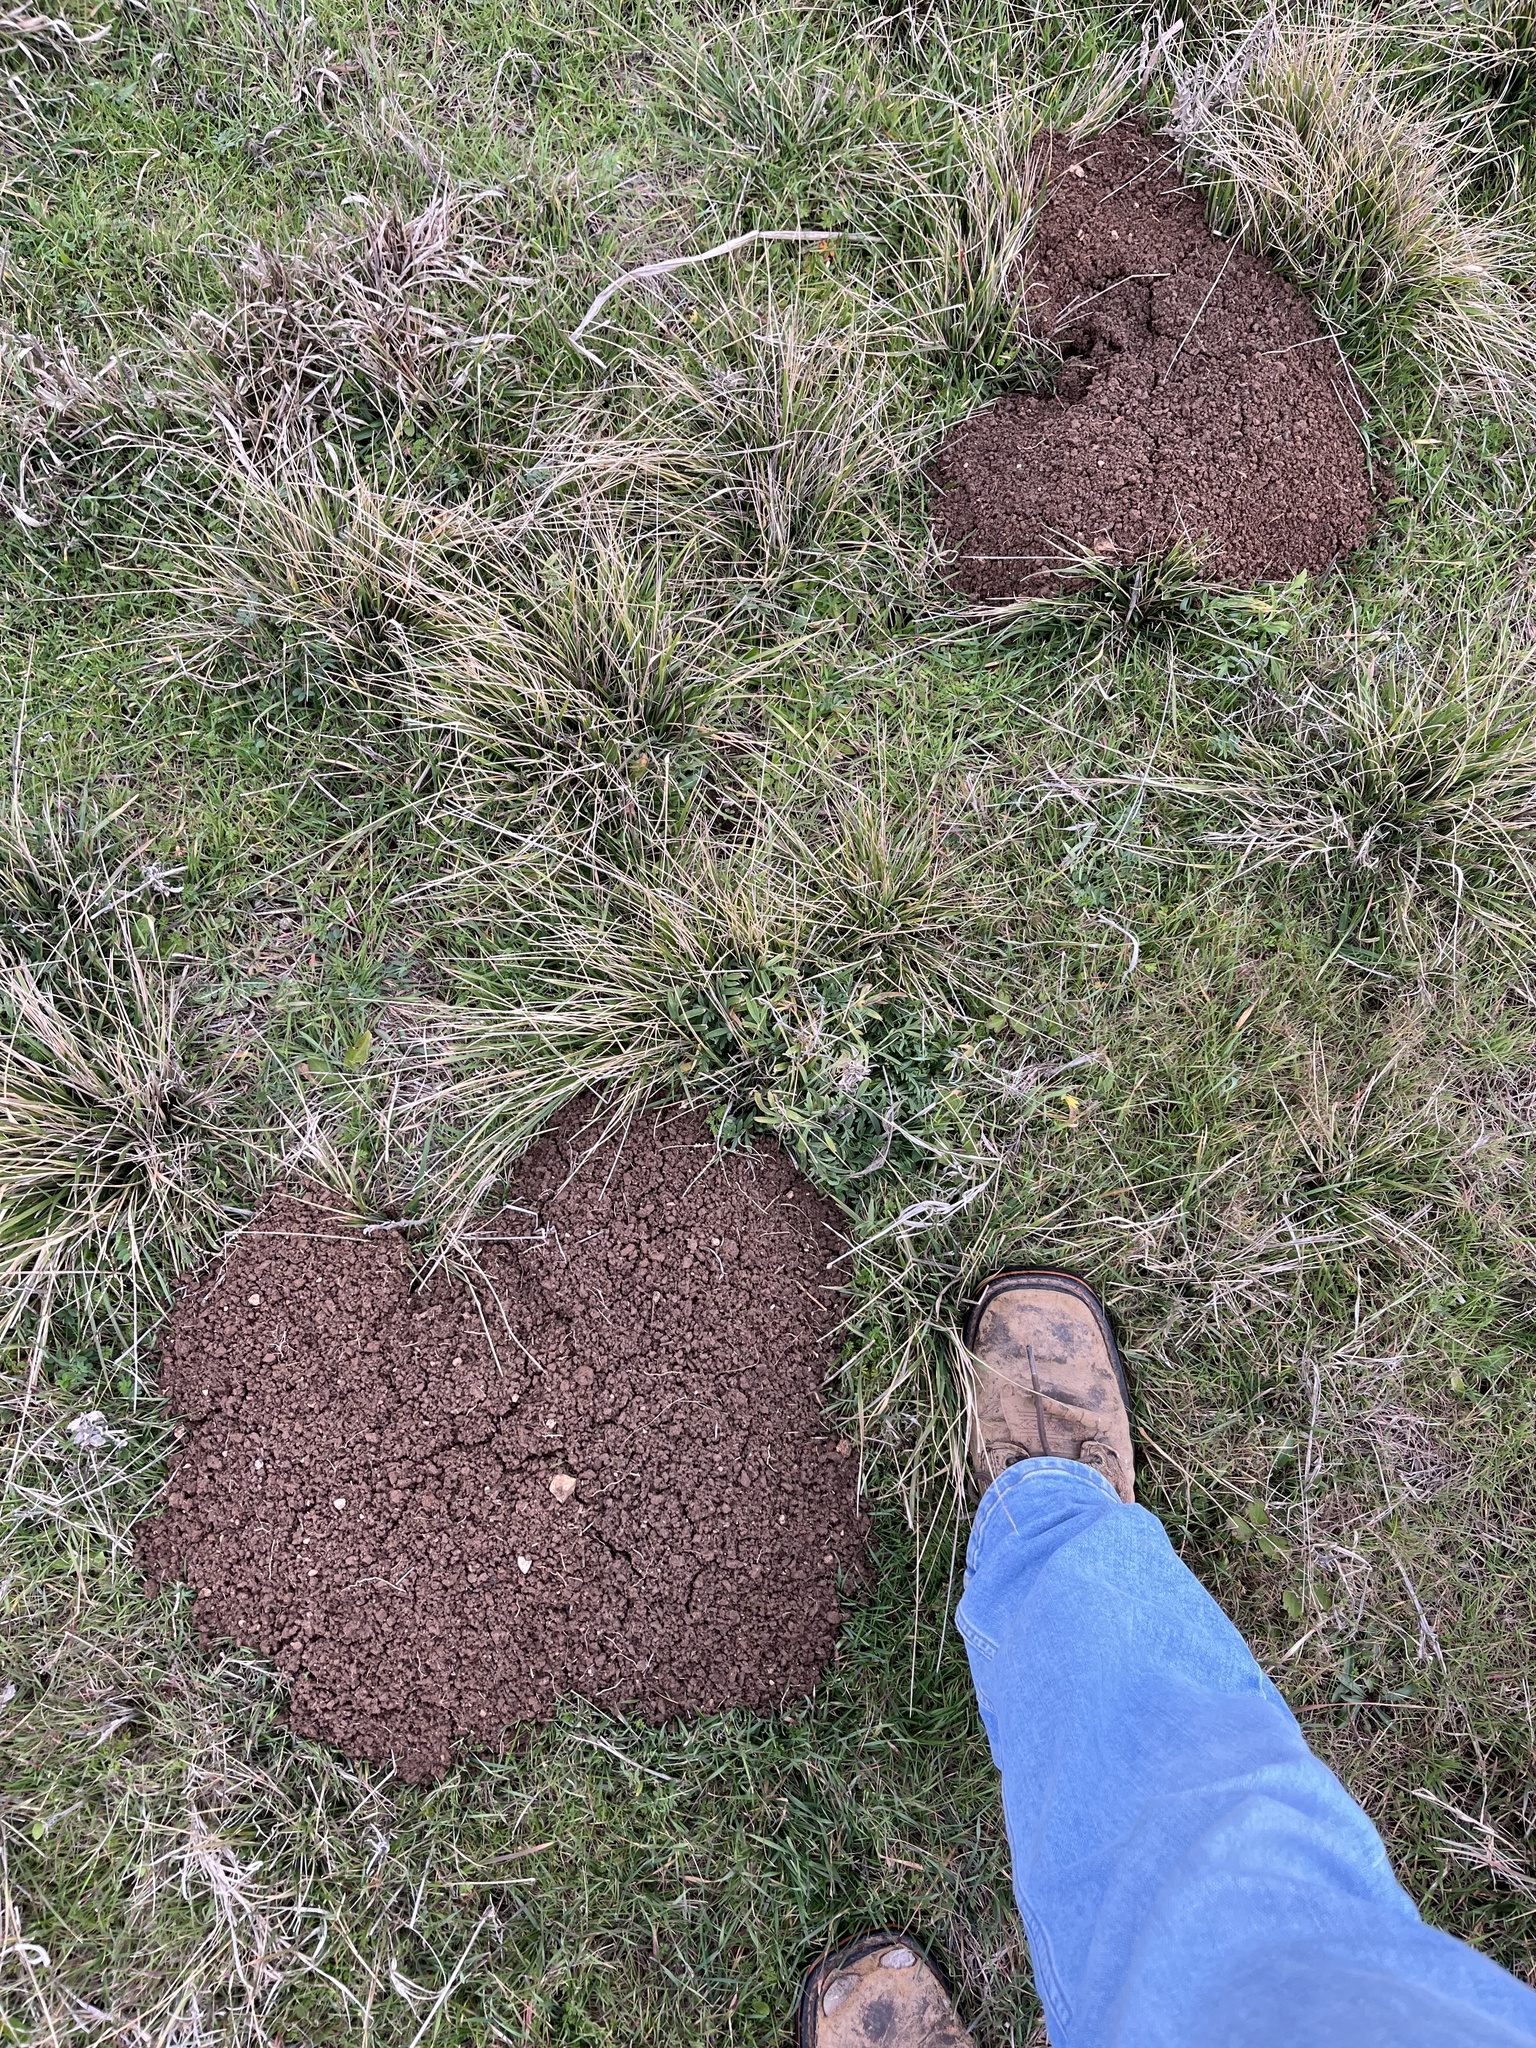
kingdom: Animalia
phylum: Chordata
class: Mammalia
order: Rodentia
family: Geomyidae
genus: Geomys
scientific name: Geomys texensis
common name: Llano pocket gopher
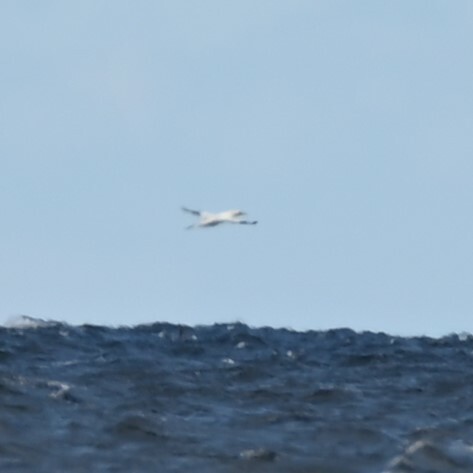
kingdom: Animalia
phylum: Chordata
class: Aves
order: Suliformes
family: Sulidae
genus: Morus
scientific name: Morus bassanus
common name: Northern gannet
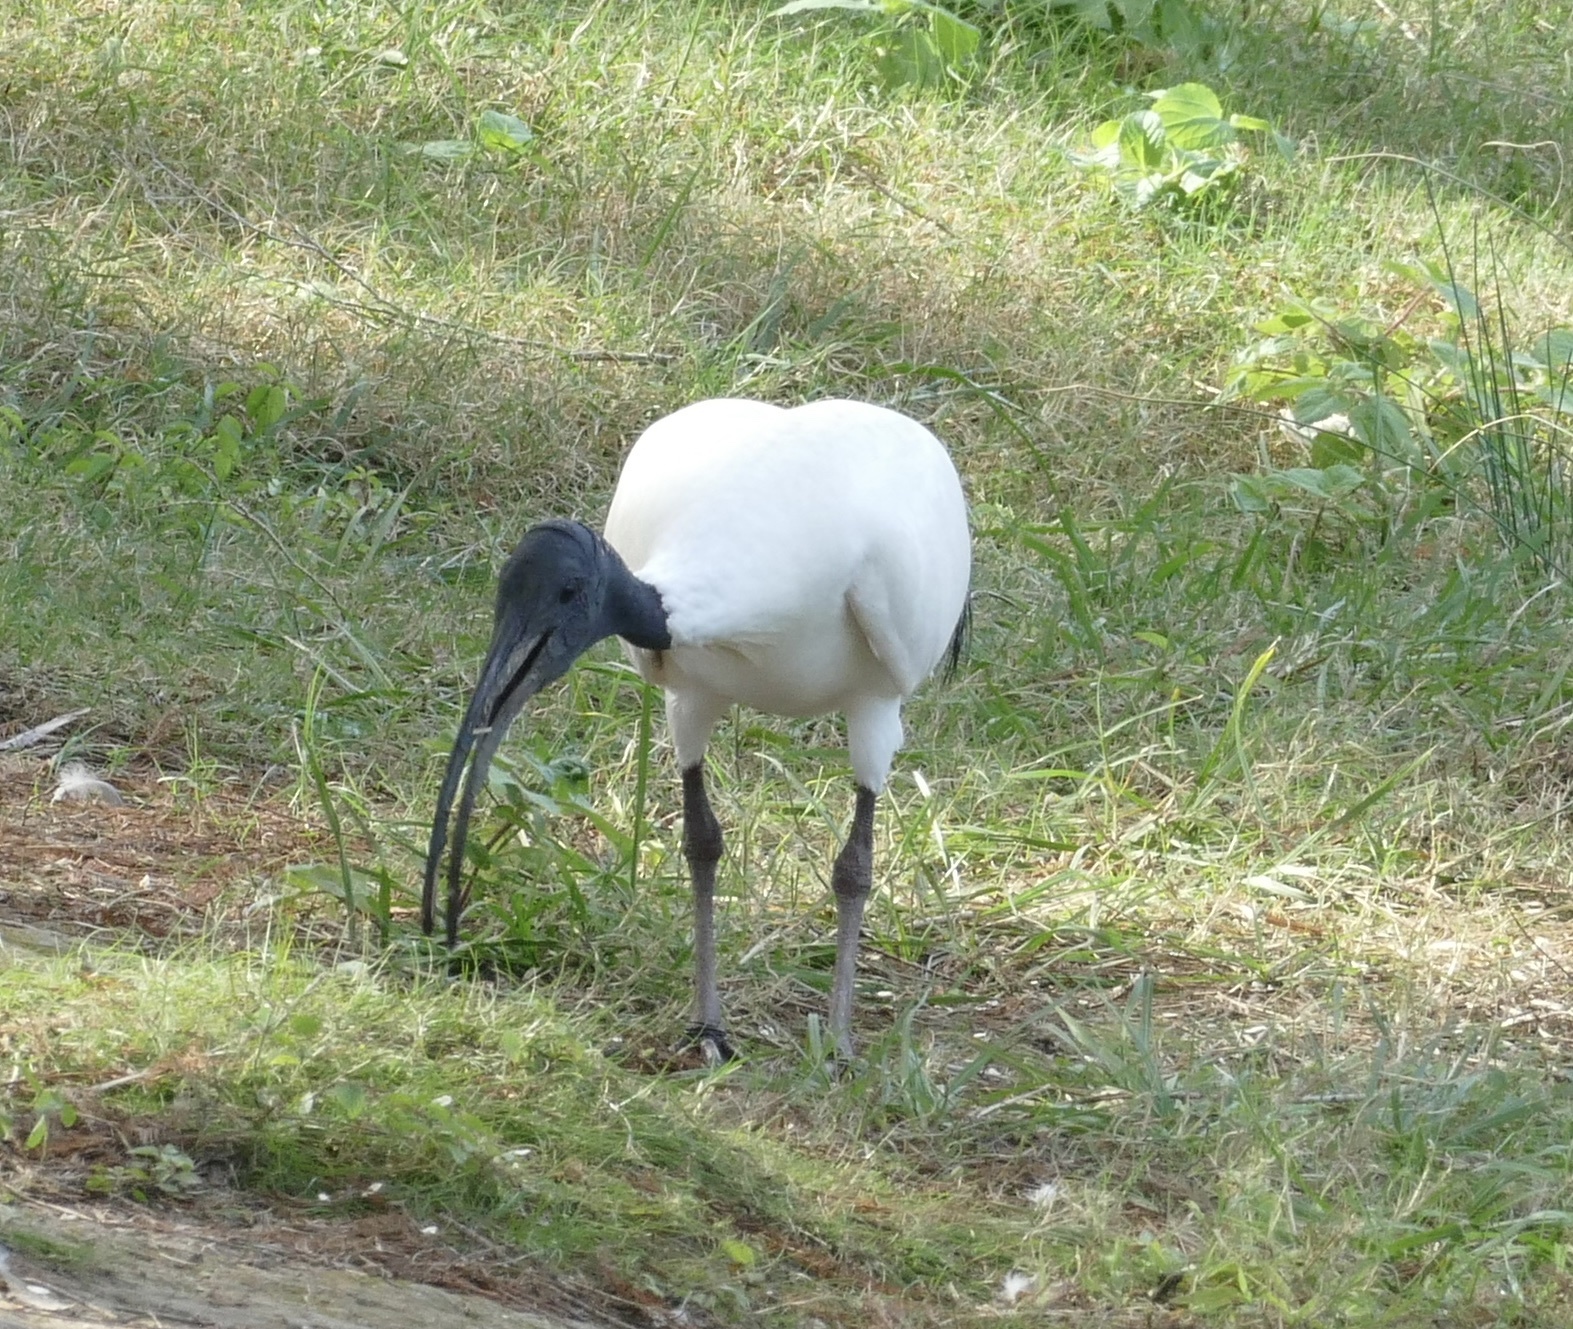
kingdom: Animalia
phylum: Chordata
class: Aves
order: Pelecaniformes
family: Threskiornithidae
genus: Threskiornis
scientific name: Threskiornis molucca
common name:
.....
**Objectif**
Citez mot pour mot les lignes ci-dessus pour tous les items, sans reprendre les images.

**Solution rédigée**
kingdom: Animalia
phylum: Chordata
class: Mammalia
order: Rodentia
family: Geomyidae
genus: Geomys
scientific name: Geomys texensis
common name: Llano pocket gopher
kingdom: Animalia
phylum: Chordata
class: Aves
order: Suliformes
family: Sulidae
genus: Morus
scientific name: Morus bassanus
common name: Northern gannet
kingdom: Animalia
phylum: Chordata
class: Aves
order: Pelecaniformes
family: Threskiornithidae
genus: Threskiornis
scientific name: Threskiornis molucca
common name:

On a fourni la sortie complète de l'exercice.